ВЫБРАННЫЙ ФРАГМЕНТ:
· · · · ·

Книга История ислама. Исламская цивилизация от рождения до наших дней, страница 310. Автор книги Маршалл Ходжсон

Разделитель для чтения книг в онлайн библиотеке

Онлайн книга «История ислама. Исламская цивилизация от рождения до наших дней»

Cтраница 310

Первый великий файлясуф при муваххидской династии, Ибн-Туфайль, оставил нам труд, в котором широко исследовал эту тему. В его философской сказке о Хайе, сыне Якзана [272], он пытается объяснить суть «озаренческой (иллюминативной)» (или «восточной») философии, о которой Ибн-Сина говорил как об отличной от общепринятой перипатетической, но полный смысл которой так и не раскрыл. Во введении к своей работе Ибн-Туфайль ссылается на Газали и Ибн-Сину как на двух мастеров: Газали — своего рода мудрец-покровитель династии, а Ибн-Сина — величайший представитель исламской фальсафы. По сути, он защищал трактовку ислама, выдвинутую Ибн-Синой, в противовес трактовке Газали. Он соглашался с Газали в части о принципиальной важности завка — непосредственного и непередаваемого личного опыта как неотъемлемой составляющей поиска истины, которую следует отличать от любых возможных результатов логических рассуждений (ассоциируемых с фальсафой). В этом заключалась основа философии просвещения — философии, объясняющей мистический опыт суфиев. Но он относил такой непосредственный опыт к высочайшей ступени лестницы интеллектуального развития, в котором философские размышления являлись ядром и естественной подготовкой к самым высоким уровням развития.

В «Повести о Хайе, сыне Якзана» он рассказывает о человеке (Хайе ибн-Якзане, «Живом, сыне Бодрствующего»), который появился на свет из земли на острове благодаря идеальным сочетаниям природных условий. Человек вырастает (вначале его вскармливает газель) на острове в одиночестве и постепенно учится обеспечивать себе пропитание, а затем — размышлять и философствовать в духе фальсафы. Он начинает осознавать себя как разумное существо, а также свое место в космосе, и развивает в себе чувствительность в вопросах нравственности, куда входит даже принцип вегетарианства. Его система нравственных ценностей основывалась не на каких-либо социальных отношениях, а на его обусловленном природой статусе — между самостоятельно движущимися, не подверженными изменениям планетами и бездумными, движимыми инстинктом созданиями вокруг себя. Наконец — благодаря совершенству органического состава своего тела — он достигает высот философского познания, после чего переходит к экстатическому познанию как к продолжению философского, подходящему для самой совершенной натуры, коей он и является. Перед нами — воплощение человеческих возможностей, которое находит место для мистического опыта и даже наделяет его значительной важностью в поиске истины за рамками разъясняющего дискурса. Но Туфайль настаивал, что и в вопросах метафизики его герой был способен убедить самого себя в абсолютно состоятельной истине, и мистический опыт его героя — явно лишь совершенствование философских размышлений, на которые этот опыт неизбежно опирается. Наш одинокий человек затем достигает идеала посредством осуществления философии, полностью опираясь на действие вездесущих, вечных и рациональных природных сил — тех же, что объясняли само его спонтанное рождение.

· · · · ·

[Собранные данные]
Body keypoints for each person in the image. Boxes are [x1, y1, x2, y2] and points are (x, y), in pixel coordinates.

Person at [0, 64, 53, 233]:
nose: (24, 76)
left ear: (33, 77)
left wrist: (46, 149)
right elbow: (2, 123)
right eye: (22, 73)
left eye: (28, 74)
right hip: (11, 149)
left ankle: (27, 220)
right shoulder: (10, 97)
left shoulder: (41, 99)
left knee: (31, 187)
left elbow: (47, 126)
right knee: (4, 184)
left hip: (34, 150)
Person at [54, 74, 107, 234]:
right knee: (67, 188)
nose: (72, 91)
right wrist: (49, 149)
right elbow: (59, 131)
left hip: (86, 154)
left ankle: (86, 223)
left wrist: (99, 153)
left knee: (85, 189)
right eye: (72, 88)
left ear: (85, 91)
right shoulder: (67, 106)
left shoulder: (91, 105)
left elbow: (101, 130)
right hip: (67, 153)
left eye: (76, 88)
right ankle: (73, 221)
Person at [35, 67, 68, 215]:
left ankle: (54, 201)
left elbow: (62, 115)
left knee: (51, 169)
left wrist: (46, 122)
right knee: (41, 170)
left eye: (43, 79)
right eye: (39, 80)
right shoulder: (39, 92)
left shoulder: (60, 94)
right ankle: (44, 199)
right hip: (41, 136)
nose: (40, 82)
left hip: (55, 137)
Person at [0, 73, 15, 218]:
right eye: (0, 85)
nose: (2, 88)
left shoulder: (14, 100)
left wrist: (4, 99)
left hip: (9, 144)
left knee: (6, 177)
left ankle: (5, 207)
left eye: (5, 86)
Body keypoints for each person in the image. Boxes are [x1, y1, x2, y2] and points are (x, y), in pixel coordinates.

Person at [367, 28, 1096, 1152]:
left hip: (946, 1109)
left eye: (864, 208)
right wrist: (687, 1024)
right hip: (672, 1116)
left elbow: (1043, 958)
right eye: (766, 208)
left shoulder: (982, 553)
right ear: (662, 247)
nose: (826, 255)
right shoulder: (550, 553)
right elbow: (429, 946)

· · · · ·

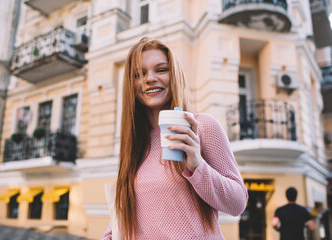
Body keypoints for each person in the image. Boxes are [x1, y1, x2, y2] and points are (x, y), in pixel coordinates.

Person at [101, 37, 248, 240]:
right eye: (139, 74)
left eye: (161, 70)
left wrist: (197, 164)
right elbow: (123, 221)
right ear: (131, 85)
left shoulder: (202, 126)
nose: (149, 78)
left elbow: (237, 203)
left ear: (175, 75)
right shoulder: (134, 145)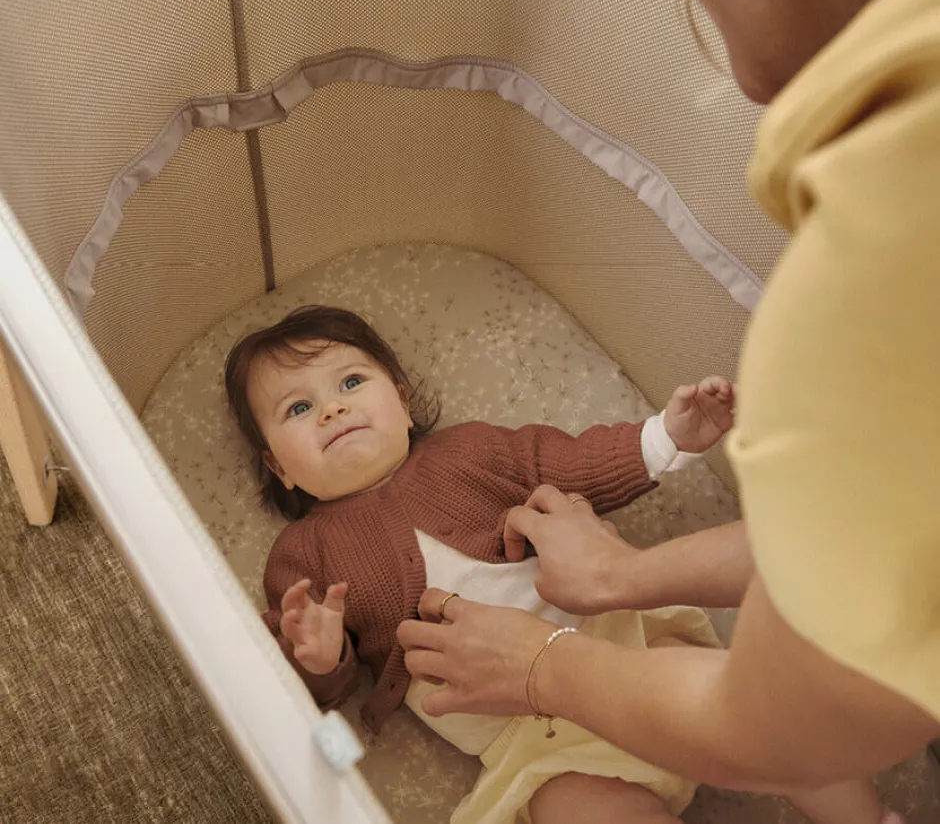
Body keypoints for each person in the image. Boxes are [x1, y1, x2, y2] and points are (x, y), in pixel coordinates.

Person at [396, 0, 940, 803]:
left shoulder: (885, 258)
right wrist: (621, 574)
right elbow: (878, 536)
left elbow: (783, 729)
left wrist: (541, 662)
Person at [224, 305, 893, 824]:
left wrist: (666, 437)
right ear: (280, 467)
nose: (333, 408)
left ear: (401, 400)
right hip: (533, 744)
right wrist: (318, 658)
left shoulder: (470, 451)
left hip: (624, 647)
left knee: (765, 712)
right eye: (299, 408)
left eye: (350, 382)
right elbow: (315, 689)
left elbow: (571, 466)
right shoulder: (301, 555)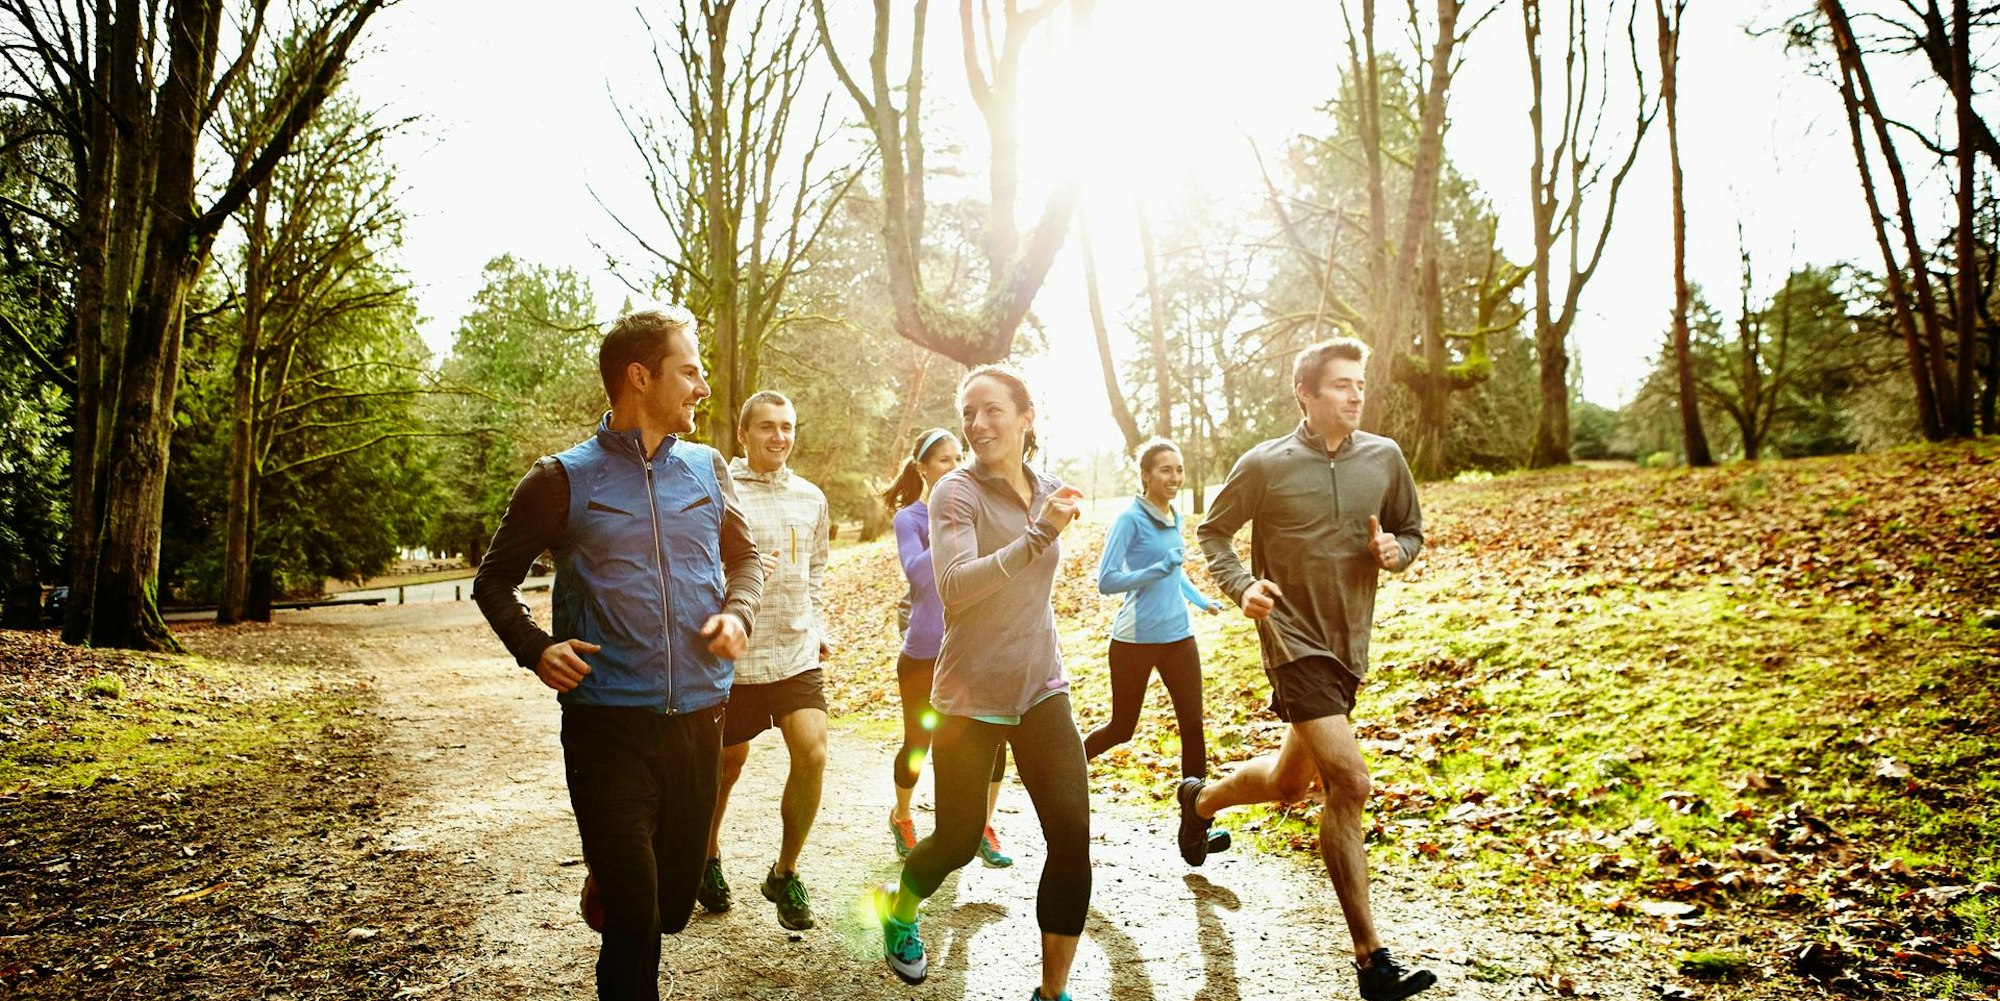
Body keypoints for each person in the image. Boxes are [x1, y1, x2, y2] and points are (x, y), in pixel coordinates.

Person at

· · · · ·

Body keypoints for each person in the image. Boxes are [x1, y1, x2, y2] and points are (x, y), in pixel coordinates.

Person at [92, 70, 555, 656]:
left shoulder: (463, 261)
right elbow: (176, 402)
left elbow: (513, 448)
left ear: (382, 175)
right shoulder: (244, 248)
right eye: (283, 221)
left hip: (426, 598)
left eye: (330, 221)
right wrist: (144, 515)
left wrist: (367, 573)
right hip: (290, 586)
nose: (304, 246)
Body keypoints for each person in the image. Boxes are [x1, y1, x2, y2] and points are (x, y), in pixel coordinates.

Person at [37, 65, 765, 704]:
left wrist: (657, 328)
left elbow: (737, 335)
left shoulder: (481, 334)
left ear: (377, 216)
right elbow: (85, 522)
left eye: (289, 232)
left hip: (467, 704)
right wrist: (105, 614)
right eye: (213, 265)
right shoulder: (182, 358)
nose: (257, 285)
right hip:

· · · · ·

ПОРЯДОК ВЫПОЛНЕНИЯ:
Допишите следующую часть фрагмента об Ибн-Туфайле и его повести о Хайе, сыне Якзана, начав сразу после последнего предложения. Приведенные строки для работы не понадобятся.

ОТВЕТ:
Однако в этом месте нас ведут на другой остров, расположенный неподалеку и, в отличие от острова естественной философии, представлявший собой пророческое откровение. В самом начале повести мы уже слышали об этом втором острове, поскольку предлагалась альтернативная версия происхождения нашего героя: будто бы его несвоевременно родила женщина, которая затем положила его в ящик и отправила плыть по морю. На этом острове человеческих пороков, судя по всему, люди могли рождаться только от себе подобных, исторических потомков Адама. Это не вечный мир природы философов, а сотворенный мир, в котором человеческий род появился в определенный момент по указу Бога, где величайшая истина, которую способны постичь люди, — это образы пророческих откровений, призванных помочь поддерживать их порядок. После тщетной и действительно опасной попытки открыть глаза жителям этого острова на их истинные возможности наш герой решает, что лучше всего оставить их в неведении, чтобы из-за нескольких слов истины они не стали неуправляемыми. Он возвращается на свой остров и к своей благословенной жизни.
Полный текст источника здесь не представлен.